----- RECORD SET -----

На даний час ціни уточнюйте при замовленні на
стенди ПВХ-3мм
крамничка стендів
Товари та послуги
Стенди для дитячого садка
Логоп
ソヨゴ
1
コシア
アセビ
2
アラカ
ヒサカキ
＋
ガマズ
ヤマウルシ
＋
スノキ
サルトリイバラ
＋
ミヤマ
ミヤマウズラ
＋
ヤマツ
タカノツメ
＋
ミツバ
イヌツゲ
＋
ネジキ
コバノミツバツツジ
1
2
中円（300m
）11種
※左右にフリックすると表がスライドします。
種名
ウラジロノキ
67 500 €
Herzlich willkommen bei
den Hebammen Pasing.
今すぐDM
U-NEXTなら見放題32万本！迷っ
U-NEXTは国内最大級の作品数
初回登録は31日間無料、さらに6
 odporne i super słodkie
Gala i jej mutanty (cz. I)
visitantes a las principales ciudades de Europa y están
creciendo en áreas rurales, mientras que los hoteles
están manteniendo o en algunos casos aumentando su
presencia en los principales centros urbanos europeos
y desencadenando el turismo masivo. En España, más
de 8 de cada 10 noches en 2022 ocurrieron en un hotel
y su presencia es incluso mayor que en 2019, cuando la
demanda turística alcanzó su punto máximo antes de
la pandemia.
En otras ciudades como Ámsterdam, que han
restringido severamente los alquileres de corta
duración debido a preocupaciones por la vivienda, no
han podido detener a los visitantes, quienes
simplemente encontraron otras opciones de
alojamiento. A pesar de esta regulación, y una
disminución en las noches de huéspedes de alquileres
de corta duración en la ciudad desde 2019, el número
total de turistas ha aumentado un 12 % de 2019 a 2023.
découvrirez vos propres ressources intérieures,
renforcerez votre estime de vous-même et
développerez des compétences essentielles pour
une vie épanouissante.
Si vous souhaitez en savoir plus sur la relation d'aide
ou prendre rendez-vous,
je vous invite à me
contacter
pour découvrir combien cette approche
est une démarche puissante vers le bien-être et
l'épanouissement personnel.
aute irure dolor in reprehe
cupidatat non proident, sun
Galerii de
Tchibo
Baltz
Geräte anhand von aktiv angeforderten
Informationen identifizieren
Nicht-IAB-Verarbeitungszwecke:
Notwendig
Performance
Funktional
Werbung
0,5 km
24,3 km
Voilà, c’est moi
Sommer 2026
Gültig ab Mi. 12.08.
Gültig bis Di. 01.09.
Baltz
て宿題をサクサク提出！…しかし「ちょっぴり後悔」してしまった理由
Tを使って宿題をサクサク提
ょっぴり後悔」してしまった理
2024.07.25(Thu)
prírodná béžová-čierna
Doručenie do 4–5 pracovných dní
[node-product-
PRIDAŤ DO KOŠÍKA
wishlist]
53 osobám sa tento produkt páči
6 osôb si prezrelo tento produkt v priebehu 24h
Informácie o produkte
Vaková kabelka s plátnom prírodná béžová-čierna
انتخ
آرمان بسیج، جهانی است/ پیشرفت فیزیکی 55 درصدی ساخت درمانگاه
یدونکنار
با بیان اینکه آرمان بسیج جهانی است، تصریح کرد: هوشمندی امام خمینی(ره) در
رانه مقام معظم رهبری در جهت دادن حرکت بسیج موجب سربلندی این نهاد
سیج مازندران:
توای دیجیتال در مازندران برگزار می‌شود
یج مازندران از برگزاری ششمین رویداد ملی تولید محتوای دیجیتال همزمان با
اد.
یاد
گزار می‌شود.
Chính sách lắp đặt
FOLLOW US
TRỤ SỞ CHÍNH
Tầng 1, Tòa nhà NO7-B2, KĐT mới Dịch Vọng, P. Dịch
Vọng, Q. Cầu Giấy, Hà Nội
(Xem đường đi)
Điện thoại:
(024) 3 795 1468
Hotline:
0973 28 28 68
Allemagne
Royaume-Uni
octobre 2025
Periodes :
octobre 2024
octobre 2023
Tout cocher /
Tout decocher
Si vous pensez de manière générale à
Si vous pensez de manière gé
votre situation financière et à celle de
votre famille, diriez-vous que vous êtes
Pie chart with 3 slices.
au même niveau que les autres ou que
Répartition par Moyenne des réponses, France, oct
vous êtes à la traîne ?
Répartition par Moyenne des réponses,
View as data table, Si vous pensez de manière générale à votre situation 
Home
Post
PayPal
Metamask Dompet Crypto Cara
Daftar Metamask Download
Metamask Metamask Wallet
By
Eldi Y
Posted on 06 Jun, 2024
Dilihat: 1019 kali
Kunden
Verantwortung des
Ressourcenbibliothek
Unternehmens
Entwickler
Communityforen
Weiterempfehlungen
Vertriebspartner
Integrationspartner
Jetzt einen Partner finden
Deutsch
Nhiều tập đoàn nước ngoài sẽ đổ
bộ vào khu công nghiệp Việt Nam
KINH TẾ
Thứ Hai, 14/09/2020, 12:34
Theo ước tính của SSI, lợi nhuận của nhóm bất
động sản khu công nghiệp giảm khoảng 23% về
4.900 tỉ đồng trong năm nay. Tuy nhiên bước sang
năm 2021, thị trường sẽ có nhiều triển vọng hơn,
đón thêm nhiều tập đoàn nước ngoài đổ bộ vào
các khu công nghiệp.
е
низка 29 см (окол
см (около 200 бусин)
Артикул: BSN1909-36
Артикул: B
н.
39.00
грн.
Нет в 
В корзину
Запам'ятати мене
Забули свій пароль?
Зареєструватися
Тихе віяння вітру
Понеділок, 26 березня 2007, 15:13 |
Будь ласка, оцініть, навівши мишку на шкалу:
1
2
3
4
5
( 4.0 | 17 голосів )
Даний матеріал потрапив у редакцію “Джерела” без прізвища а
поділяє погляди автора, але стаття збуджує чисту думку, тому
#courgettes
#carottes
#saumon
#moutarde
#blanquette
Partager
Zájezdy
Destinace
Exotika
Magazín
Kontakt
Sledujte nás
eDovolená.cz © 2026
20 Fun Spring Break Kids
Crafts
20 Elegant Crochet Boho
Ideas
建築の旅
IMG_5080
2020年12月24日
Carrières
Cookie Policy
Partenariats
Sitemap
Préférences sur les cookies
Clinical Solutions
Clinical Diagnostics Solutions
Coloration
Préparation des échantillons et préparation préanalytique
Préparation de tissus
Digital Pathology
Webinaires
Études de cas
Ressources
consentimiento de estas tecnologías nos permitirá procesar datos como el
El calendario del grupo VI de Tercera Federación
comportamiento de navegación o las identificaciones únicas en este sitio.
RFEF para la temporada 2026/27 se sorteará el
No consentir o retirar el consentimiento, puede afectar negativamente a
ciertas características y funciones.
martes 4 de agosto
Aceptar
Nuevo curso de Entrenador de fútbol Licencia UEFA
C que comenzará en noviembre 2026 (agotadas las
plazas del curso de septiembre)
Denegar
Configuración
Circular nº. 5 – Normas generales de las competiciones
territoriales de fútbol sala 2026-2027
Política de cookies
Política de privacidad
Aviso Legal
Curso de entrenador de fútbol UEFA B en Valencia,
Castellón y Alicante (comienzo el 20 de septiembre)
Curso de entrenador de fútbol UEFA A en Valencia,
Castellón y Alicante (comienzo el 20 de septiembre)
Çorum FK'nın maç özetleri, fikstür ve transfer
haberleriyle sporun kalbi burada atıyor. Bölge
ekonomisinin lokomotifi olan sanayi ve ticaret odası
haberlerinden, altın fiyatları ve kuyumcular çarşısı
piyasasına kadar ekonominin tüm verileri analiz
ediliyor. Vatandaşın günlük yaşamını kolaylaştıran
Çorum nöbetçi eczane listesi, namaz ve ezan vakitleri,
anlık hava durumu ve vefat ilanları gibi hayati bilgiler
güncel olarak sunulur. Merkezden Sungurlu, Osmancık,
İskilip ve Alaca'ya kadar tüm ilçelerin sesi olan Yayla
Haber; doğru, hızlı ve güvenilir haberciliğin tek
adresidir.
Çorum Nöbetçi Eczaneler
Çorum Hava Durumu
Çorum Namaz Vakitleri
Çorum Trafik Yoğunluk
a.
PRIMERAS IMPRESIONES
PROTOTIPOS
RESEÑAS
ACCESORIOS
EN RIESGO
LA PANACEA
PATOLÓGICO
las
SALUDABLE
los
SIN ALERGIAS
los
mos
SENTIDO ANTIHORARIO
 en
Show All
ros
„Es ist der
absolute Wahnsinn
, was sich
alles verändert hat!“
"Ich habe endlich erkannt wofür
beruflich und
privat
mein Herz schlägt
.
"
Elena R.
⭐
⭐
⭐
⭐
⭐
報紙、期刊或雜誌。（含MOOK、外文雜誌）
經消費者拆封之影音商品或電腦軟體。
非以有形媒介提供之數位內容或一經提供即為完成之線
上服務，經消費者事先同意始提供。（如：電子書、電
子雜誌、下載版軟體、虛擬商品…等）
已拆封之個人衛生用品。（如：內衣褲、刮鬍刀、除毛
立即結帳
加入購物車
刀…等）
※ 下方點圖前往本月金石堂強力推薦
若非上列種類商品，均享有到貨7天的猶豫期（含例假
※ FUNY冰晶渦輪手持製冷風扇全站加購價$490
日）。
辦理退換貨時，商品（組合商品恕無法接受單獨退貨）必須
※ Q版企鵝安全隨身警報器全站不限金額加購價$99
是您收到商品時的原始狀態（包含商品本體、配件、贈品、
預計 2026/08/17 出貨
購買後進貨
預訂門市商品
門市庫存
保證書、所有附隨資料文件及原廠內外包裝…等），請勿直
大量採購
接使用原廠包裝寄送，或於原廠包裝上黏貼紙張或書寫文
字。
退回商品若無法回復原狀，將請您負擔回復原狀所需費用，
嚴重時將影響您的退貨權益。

-----

* THE PROBLEM
What you give back must be the stretch above, starting at the line with "haberlerinden, altın fiyatları" and ending at the line with "anlık hava durumu", copied exactly.

* RESULT
haberlerinden, altın fiyatları ve kuyumcular çarşısı
piyasasına kadar ekonominin tüm verileri analiz
ediliyor. Vatandaşın günlük yaşamını kolaylaştıran
Çorum nöbetçi eczane listesi, namaz ve ezan vakitleri,
anlık hava durumu ve vefat ilanları gibi hayati bilgiler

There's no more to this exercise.